A further issue is the tendency for branches of mathematics to form silos that use quite different techniques to approach the problem of building proofs. Large-scale proofs such as FlySpeck rely on extensive computation, as well as the analytical steps associated with mathematical proofs.

“Systems to do computation have been entirely different to those that do proofs,” says Carette.

Even with trust in the results and increased usability of the tools used to develop computerized proofs, what happens if the proof is only ever processed by a machine, without calling for a human to understand what it contains?

Says Avigad, “Formal verification can cover the correctness part of a proof, but it doesn’t convey the knowledge.”

Adds Carette, “Being able to understand the proof is a real issue. But a trend that’s started recently is to write a paper that says in the introduction, ‘this paper is a reformulation of a set of results’. You start with a set of proofs that are machine-checked, but the paper you write is an explanation of what is going on. That appears to work. People feared the explanation step would go away, but it hasn’t.”

Even with formal verification as a basis, there remain fears that errors will still creep into proofs, says Avigad. “People in the community are very sensitive to this, but software has been built on an architecture that contains safeguards designed to maintain correctness.”

As the technology becomes more widespread, a rapid shift in acceptance could take place in certain sub-disciplines, if not in mathematics as a whole, Nipkow says. “The ease with which mathematics can be formalized with a proof assistant depends to some degree on the subject area. As a result, in some areas we may see more of an enthusiasm for such formalizations develop. “I don’t really see that yet. But, I do expect to see further, isolated formal landmark proofs,” Nipkow says, pointing to examples such as Hales’ proof of the Kepler conjecture and the work on the four-color map theorem.

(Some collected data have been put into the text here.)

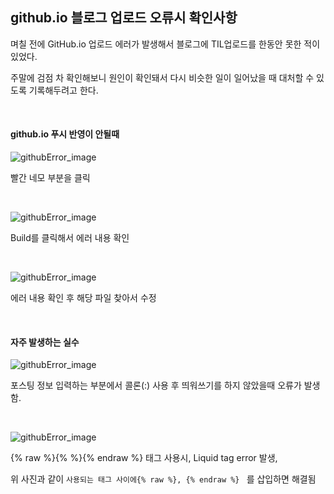 ## github.io 블로그 업로드 오류시 확인사항

며칠 전에 GitHub.io 업로드 에러가 발생해서 블로그에 TIL업로드를 한동안 못한 적이 있었다.

주말에 검점 차 확인해보니 원인이 확인돼서 다시 비슷한 일이 일어났을 때 대처할 수 있도록 기록해두려고 한다.

<br>

#### github.io 푸시 반영이 안될때  

![githubError_image](https://user-images.githubusercontent.com/75712723/194895275-cf5ef26d-a21b-4978-9ba1-0aeb6aa5c392.png)

 빨간 네모 부분을 클릭

<br>

![githubError_image](https://user-images.githubusercontent.com/75712723/194895271-b3630e21-327a-4f01-868c-3e8ce62702c3.png)

Build를 클릭해서 에러 내용 확인

<br>

![githubError_image](https://user-images.githubusercontent.com/75712723/194895279-967b9bb4-ee45-4f94-8054-df2bf7f40f64.png)

에러 내용 확인 후 해당 파일 찾아서 수정

<br>

#### 자주 발생하는 실수

![githubError_image](https://user-images.githubusercontent.com/75712723/194895270-d1b2c6e7-c41a-44d4-9175-aba5baca3c76.png)

포스팅 정보 입력하는 부분에서 콜론(:) 사용 후 띄워쓰기를 하지 않았을때 오류가 발생함. 

<br>

![githubError_image](https://user-images.githubusercontent.com/75712723/194895259-692562be-53bb-4248-987d-79fd3bef61e0.png)

{% raw %}{% %}{% endraw %} 태그 사용시, Liquid tag error 발생,

위 사진과 같이 `사용되는 태그 사이에{% raw %}, {% endraw %} ` 를 삽입하면 해결됨

<br>



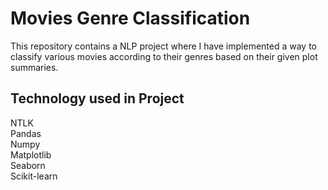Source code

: # Movies Genre Classification
This repository contains a NLP project where I have implemented a way to classify various movies according to their genres based on their given plot summaries.

## Technology used in Project 
NTLK <br>
Pandas <br>
Numpy <br>
Matplotlib <br>
Seaborn <br>
Scikit-learn <br>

Carette adds, “You may see situations where, at the highest level, if the paper doesn’t come with a computer-assisted proof, it’s likely that the result will be rejected. A rapid change from almost nobody using the technology to computer-assisted proofs becoming a de facto standard? It can happen.”

Having better understanding among those writing the software for mathematicians will help improve the spread of the technology, Carette says. “I’m not sure we understand the process that mathematicians go through when they do their work to be able to predict which technical advance will provide the biggest win. What is being discovered more and more now is that proof alone is insufficient.

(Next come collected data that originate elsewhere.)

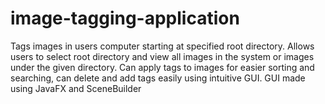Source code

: # image-tagging-application
Tags images in users computer starting at specified root directory.
Allows users to select root directory and view all images in the system or images under the given directory.
Can apply tags to images for easier sorting and searching, can delete and add tags easily using intuitive GUI.
GUI made using JavaFX and SceneBuilder
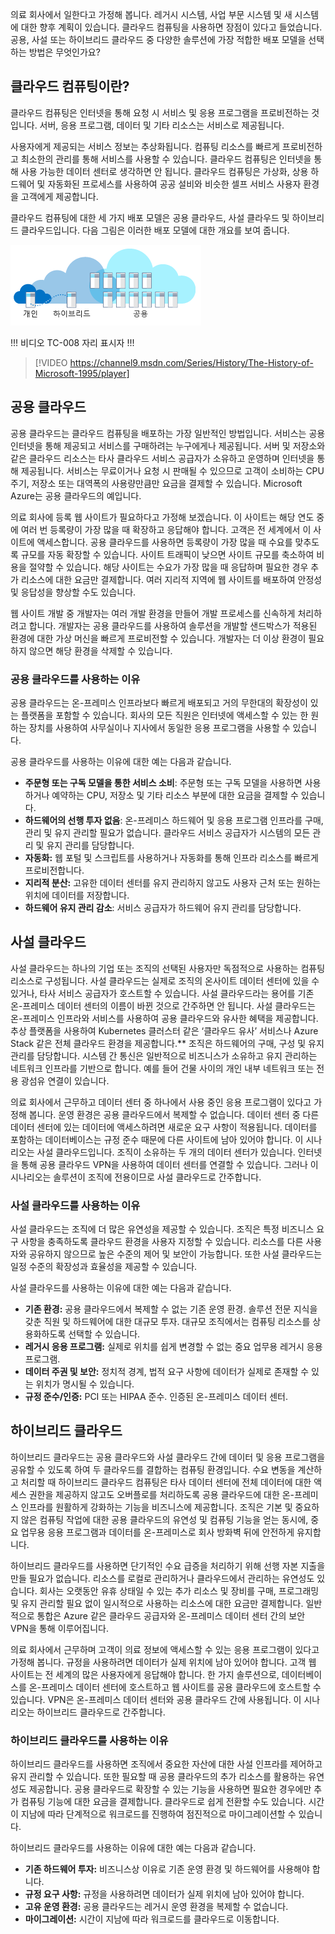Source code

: 의료 회사에서 일한다고 가정해 봅니다. 레거시 시스템, 사업 부문 시스템 및 새 시스템에 대한 향후 계획이 있습니다. 클라우드 컴퓨팅을 사용하면 장점이 있다고 들었습니다. 공용, 사설 또는 하이브리드 클라우드 중 다양한 솔루션에 가장 적합한 배포 모델을 선택하는 방법은 무엇인가요?

## <a name="what-is-cloud-computing"></a>클라우드 컴퓨팅이란?

클라우드 컴퓨팅은 인터넷을 통해 요청 시 서비스 및 응용 프로그램을 프로비전하는 것입니다. 서버, 응용 프로그램, 데이터 및 기타 리소스는 서비스로 제공됩니다. 

사용자에게 제공되는 서비스 정보는 추상화됩니다. 컴퓨팅 리소스를 빠르게 프로비전하고 최소한의 관리를 통해 서비스를 사용할 수 있습니다. 클라우드 컴퓨팅은 인터넷을 통해 사용 가능한 데이터 센터로 생각하면 안 됩니다. 클라우드 컴퓨팅은 가상화, 상용 하드웨어 및 자동화된 프로세스를 사용하여 공공 설비와 비슷한 셀프 서비스 사용자 환경을 고객에게 제공합니다.

클라우드 컴퓨팅에 대한 세 가지 배포 모델은 공용 클라우드, 사설 클라우드 및 하이브리드 클라우드입니다. 다음 그림은 이러한 배포 모델에 대한 개요를 보여 줍니다.

![클라우드 배포 모델에 대한 간략한 개요를 보여 주는 그림입니다.](../media/2-cloud-deployment.png)

!!! 비디오 TC-008 자리 표시자 !!! 

> [!VIDEO https://channel9.msdn.com/Series/History/The-History-of-Microsoft-1995/player]

## <a name="public-cloud"></a>공용 클라우드

공용 클라우드는 클라우드 컴퓨팅을 배포하는 가장 일반적인 방법입니다. 서비스는 공용 인터넷을 통해 제공되고 서비스를 구매하려는 누구에게나 제공됩니다. 서버 및 저장소와 같은 클라우드 리소스는 타사 클라우드 서비스 공급자가 소유하고 운영하며 인터넷을 통해 제공됩니다. 서비스는 무료이거나 요청 시 판매될 수 있으므로 고객이 소비하는 CPU 주기, 저장소 또는 대역폭의 사용량만큼만 요금을 결제할 수 있습니다. Microsoft Azure는 공용 클라우드의 예입니다. 

의료 회사에 등록 웹 사이트가 필요하다고 가정해 보겠습니다. 이 사이트는 해당 연도 중에 여러 번 등록량이 가장 많을 때 확장하고 응답해야 합니다. 고객은 전 세계에서 이 사이트에 액세스합니다. 공용 클라우드를 사용하면 등록량이 가장 많을 때 수요를 맞추도록 규모를 자동 확장할 수 있습니다. 사이트 트래픽이 낮으면 사이트 규모를 축소하여 비용을 절약할 수 있습니다. 해당 사이트는 수요가 가장 많을 때 응답하며 필요한 경우 추가 리소스에 대한 요금만 결제합니다. 여러 지리적 지역에 웹 사이트를 배포하여 안정성 및 응답성을 향상할 수도 있습니다.

웹 사이트 개발 중 개발자는 여러 개발 환경을 만들어 개발 프로세스를 신속하게 처리하려고 합니다. 개발자는 공용 클라우드를 사용하여 솔루션을 개발할 샌드박스가 적용된 환경에 대한 가상 머신을 빠르게 프로비전할 수 있습니다. 개발자는 더 이상 환경이 필요하지 않으면 해당 환경을 삭제할 수 있습니다.

### <a name="why-public-cloud"></a>공용 클라우드를 사용하는 이유

공용 클라우드는 온-프레미스 인프라보다 빠르게 배포되고 거의 무한대의 확장성이 있는 플랫폼을 포함할 수 있습니다. 회사의 모든 직원은 인터넷에 액세스할 수 있는 한 원하는 장치를 사용하여 사무실이나 지사에서 동일한 응용 프로그램을 사용할 수 있습니다. 

공용 클라우드를 사용하는 이유에 대한 예는 다음과 같습니다.

- **주문형 또는 구독 모델을 통한 서비스 소비**: 주문형 또는 구독 모델을 사용하면 사용하거나 예약하는 CPU, 저장소 및 기타 리소스 부분에 대한 요금을 결제할 수 있습니다.
- **하드웨어의 선행 투자 없음**: 온-프레미스 하드웨어 및 응용 프로그램 인프라를 구매, 관리 및 유지 관리할 필요가 없습니다. 클라우드 서비스 공급자가 시스템의 모든 관리 및 유지 관리를 담당합니다. 
- **자동화:** 웹 포털 및 스크립트를 사용하거나 자동화를 통해 인프라 리소스를 빠르게 프로비전합니다. 
- **지리적 분산:** 고유한 데이터 센터를 유지 관리하지 않고도 사용자 근처 또는 원하는 위치에 데이터를 저장합니다.
- **하드웨어 유지 관리 감소**: 서비스 공급자가 하드웨어 유지 관리를 담당합니다.

## <a name="private-cloud"></a>사설 클라우드

사설 클라우드는 하나의 기업 또는 조직의 선택된 사용자만 독점적으로 사용하는 컴퓨팅 리소스로 구성됩니다. 사설 클라우드는 실제로 조직의 온사이트 데이터 센터에 있을 수 있거나, 타사 서비스 공급자가 호스트할 수 있습니다. 사설 클라우드라는 용어를 기존 온-프레미스 데이터 센터의 이름이 바뀐 것으로 간주하면 안 됩니다. 사설 클라우드는 온-프레미스 인프라와 서비스를 사용하여 공용 클라우드와 유사한 혜택을 제공합니다. 추상 플랫폼을 사용하여 Kubernetes 클러스터 같은 ‘클라우드 유사’ 서비스나 Azure Stack 같은 전체 클라우드 환경을 제공합니다.** 조직은 하드웨어의 구매, 구성 및 유지 관리를 담당합니다. 시스템 간 통신은 일반적으로 비즈니스가 소유하고 유지 관리하는 네트워크 인프라를 기반으로 합니다. 예를 들어 건물 사이의 개인 내부 네트워크 또는 전용 광섬유 연결이 있습니다.

의료 회사에서 근무하고 데이터 센터 중 하나에서 사용 중인 응용 프로그램이 있다고 가정해 봅니다. 운영 환경은 공용 클라우드에서 복제할 수 없습니다. 데이터 센터 중 다른 데이터 센터에 있는 데이터에 액세스하려면 새로운 요구 사항이 적용됩니다. 데이터를 포함하는 데이터베이스는 규정 준수 때문에 다른 사이트에 남아 있어야 합니다. 이 시나리오는 사설 클라우드입니다. 조직이 소유하는 두 개의 데이터 센터가 있습니다. 인터넷을 통해 공용 클라우드 VPN을 사용하여 데이터 센터를 연결할 수 있습니다. 그러나 이 시나리오는 솔루션이 조직에 전용이므로 사설 클라우드로 간주합니다.

### <a name="why-private-cloud"></a>사설 클라우드를 사용하는 이유

사설 클라우드는 조직에 더 많은 유연성을 제공할 수 있습니다. 조직은 특정 비즈니스 요구 사항을 충족하도록 클라우드 환경을 사용자 지정할 수 있습니다. 리소스를 다른 사용자와 공유하지 않으므로 높은 수준의 제어 및 보안이 가능합니다. 또한 사설 클라우드는 일정 수준의 확장성과 효율성을 제공할 수 있습니다.

사설 클라우드를 사용하는 이유에 대한 예는 다음과 같습니다.

- **기존 환경:** 공용 클라우드에서 복제할 수 없는 기존 운영 환경. 솔루션 전문 지식을 갖춘 직원 및 하드웨어에 대한 대규모 투자. 대규모 조직에서는 컴퓨팅 리소스를 상용화하도록 선택할 수 있습니다.
- **레거시 응용 프로그램:** 실제로 위치를 쉽게 변경할 수 없는 중요 업무용 레거시 응용 프로그램.
- **데이터 주권 및 보안:** 정치적 경계, 법적 요구 사항에 데이터가 실제로 존재할 수 있는 위치가 명시될 수 있습니다.
- **규정 준수/인증:** PCI 또는 HIPAA 준수. 인증된 온-프레미스 데이터 센터.

## <a name="hybrid-cloud"></a>하이브리드 클라우드

하이브리드 클라우드는 공용 클라우드와 사설 클라우드 간에 데이터 및 응용 프로그램을 공유할 수 있도록 하여 두 클라우드를 결합하는 컴퓨팅 환경입니다. 수요 변동을 계산하고 처리할 때 하이브리드 클라우드 컴퓨팅은 타사 데이터 센터에 전체 데이터에 대한 액세스 권한을 제공하지 않고도 오버플로를 처리하도록 공용 클라우드에 대한 온-프레미스 인프라를 원활하게 강화하는 기능을 비즈니스에 제공합니다. 조직은 기본 및 중요하지 않은 컴퓨팅 작업에 대한 공용 클라우드의 유연성 및 컴퓨팅 기능을 얻는 동시에, 중요 업무용 응용 프로그램과 데이터를 온-프레미스로 회사 방화벽 뒤에 안전하게 유지합니다.

하이브리드 클라우드를 사용하면 단기적인 수요 급증을 처리하기 위해 선행 자본 지출을 만들 필요가 없습니다. 리소스를 로컬로 관리하거나 클라우드에서 관리하는 유연성도 있습니다. 회사는 오랫동안 유휴 상태일 수 있는 추가 리소스 및 장비를 구매, 프로그래밍 및 유지 관리할 필요 없이 일시적으로 사용하는 리소스에 대한 요금만 결제합니다. 일반적으로 통합은 Azure 같은 클라우드 공급자와 온-프레미스 데이터 센터 간의 보안 VPN을 통해 이루어집니다.

의료 회사에서 근무하며 고객이 의료 정보에 액세스할 수 있는 응용 프로그램이 있다고 가정해 봅니다. 규정을 사용하려면 데이터가 실제 위치에 남아 있어야 합니다. 고객 웹 사이트는 전 세계의 많은 사용자에게 응답해야 합니다.  한 가지 솔루션으로, 데이터베이스를 온-프레미스 데이터 센터에 호스트하고 웹 사이트를 공용 클라우드에 호스트할 수 있습니다. VPN은 온-프레미스 데이터 센터와 공용 클라우드 간에 사용됩니다. 이 시나리오는 하이브리드 클라우드로 간주합니다.

### <a name="why-hybrid-cloud"></a>하이브리드 클라우드를 사용하는 이유

하이브리드 클라우드를 사용하면 조직에서 중요한 자산에 대한 사설 인프라를 제어하고 유지 관리할 수 있습니다. 또한 필요할 때 공용 클라우드의 추가 리소스를 활용하는 유연성도 제공합니다. 공용 클라우드로 확장할 수 있는 기능을 사용하면 필요한 경우에만 추가 컴퓨팅 기능에 대한 요금을 결제합니다. 클라우드로 쉽게 전환할 수도 있습니다. 시간이 지남에 따라 단계적으로 워크로드를 진행하여 점진적으로 마이그레이션할 수 있습니다.

하이브리드 클라우드를 사용하는 이유에 대한 예는 다음과 같습니다.

- **기존 하드웨어 투자:** 비즈니스상 이유로 기존 운영 환경 및 하드웨어를 사용해야 합니다.
- **규정 요구 사항:** 규정을 사용하려면 데이터가 실제 위치에 남아 있어야 합니다.
- **고유 운영 환경:** 공용 클라우드는 레거시 운영 환경을 복제할 수 없습니다.
- **마이그레이션:** 시간이 지남에 따라 워크로드를 클라우드로 이동합니다.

“Mathematics is made up of a lot of things: proof; computation; knowledge management; plotting graphs. All of these have to come together to make a useful system.”

What is required, in effect, is a successor to the Maple software, originally developed in 1980 at the University of Waterloo to support automated proofs with an extensive set of related tools.

However, there is a problem with incentivizing the development of more complete automated mathematical assistants. “The work is slowed down by the amount of development effort needed that isn’t rewarded. If you don’t get a paper out of a development, academia doesn’t recognize it as work. That’s changing, but slowly,” says Carette, pointing to the work performed by research institutes, where more time is available for staff to develop software.

Avigad says he expects computers ultimately “will help us find new ways to do mathematics that are currently too complex for us to do manually. It’s a very exciting time. Over the decades, mathematics will change.”

Figures

Figure. An example of a four-color map. The four-color map theorem says no more than four colors are required to color the regions of a two-dimensional map so no two adjacent regions have the same color.